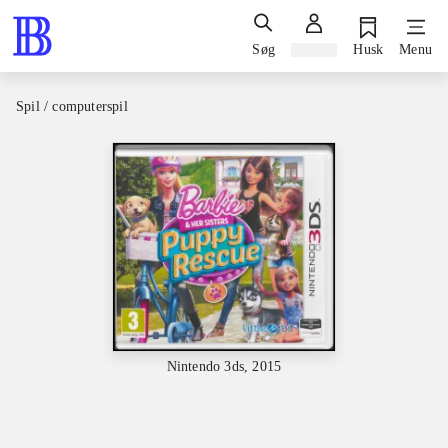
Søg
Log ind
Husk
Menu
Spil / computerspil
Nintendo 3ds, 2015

☆ ☆ ☆ ☆ ☆

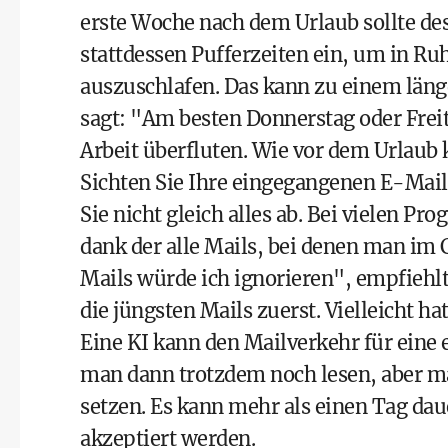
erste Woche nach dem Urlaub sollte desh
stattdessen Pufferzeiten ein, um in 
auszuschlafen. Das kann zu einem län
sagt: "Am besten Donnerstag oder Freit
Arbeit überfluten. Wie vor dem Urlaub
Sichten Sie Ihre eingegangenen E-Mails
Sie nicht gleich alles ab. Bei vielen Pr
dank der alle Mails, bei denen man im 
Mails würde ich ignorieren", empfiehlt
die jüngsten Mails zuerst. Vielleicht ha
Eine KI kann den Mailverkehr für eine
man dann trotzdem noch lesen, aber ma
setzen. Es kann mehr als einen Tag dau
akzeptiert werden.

☆ ☆ ☆ ☆ ☆

_Problem description_: Look over the listing above. Pick out and copy every line that includes "Urlaub".

_Answer to this problem_:
erste Woche nach dem Urlaub sollte desh
Arbeit überfluten. Wie vor dem Urlaub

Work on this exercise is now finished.